3) The we have just the right cosmic constants for life to emerge.That's the opinion of believers. It's not a fact. Many scientists agree that there could be considerable variation in some of these constants that would still allow for the emergence of life. But the fact is that life is finely "tuned" (or adapted) to the word in which it exists.
4) That DNA allows for gradual change, as opposed to being completely static or so radically changeable that it is completely unpredictable.It's hard to see how this constitutes evidence for God at all. The fact is that in the long run, we can't predict where evolutionary change will lead. In particular, we don't know that our descendants will continue to have the same level of cognitive function that we have. Some might even argue that it has already started to decline. What does that tell us about God?
5) That monotheism arose against all odds in a polytheistic world in a country that hardly qualifies as a world superpower, and that it persisted in spite of the efforts of the superpowers like Assyria, Babylon, the Seleucids, and the Romans, to get it to assimilate into a polytheistic culture.It is undeniably true that the Old Testament contains many remnants of its polytheistic origins. But Abrahamic monotheism was heavily influenced by other religions of the period (around 650 BCE), including Zoroastrianism and Egyptian monotheistic cults. To say that this happened "against all odds" denies the factual information.
6) That the disciples of Jesus got in the faces of those responsible for Jesus's crucifixion and told them that the Jesus they crucified was Lord and God, and lived to tell the tale and found Christianity. (If they killed Jesus, they can kill you too).This is nothing but hearsay. Evidence should be based on facts..
7) That archaeology has discovered that if Luke was writing a story about the founding of Christianity, it wrote it in such a way that the "research" for his "fictional" story was corroborated centuries later by archaeology, "research" that would have required him to know all sorts of detail from Jerusalem to Malta at just the right time in the first century.All we can discern from the archaeological findings is that the author of those stories had some knowledge of the place and its recent history. But the gospels also contain significant discrepancies between them, as well as discrepancies with known historical information.
8) That Christianity became the dominant religion of an empire in spite of getting no help, and intermittent persecution, from the political leaders of that empire, for nearly three centuries.No help? Does Victor suppose that Constantine imposing Christianity as the state religion played no role in its rise to dominance?

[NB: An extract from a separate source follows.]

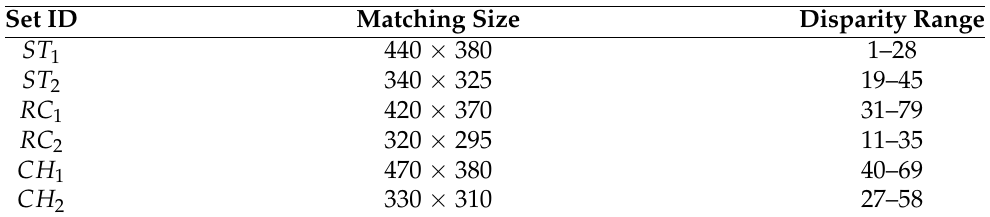
Table 1. Sizes of test data sets and the range of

Victor pretends to have a solid foundation for his beliefs. But he systematically ignores factual information and evidence that doesn't support that belief. That's the only way he can conclude that all of these pieces of "evidence" are more likely to be true if God exists than if God doesn't exist. That's the only way he and his fellow Christians can continue to believe their fairy tales in the face of everything we know in this modern era of scientific and historical knowledge.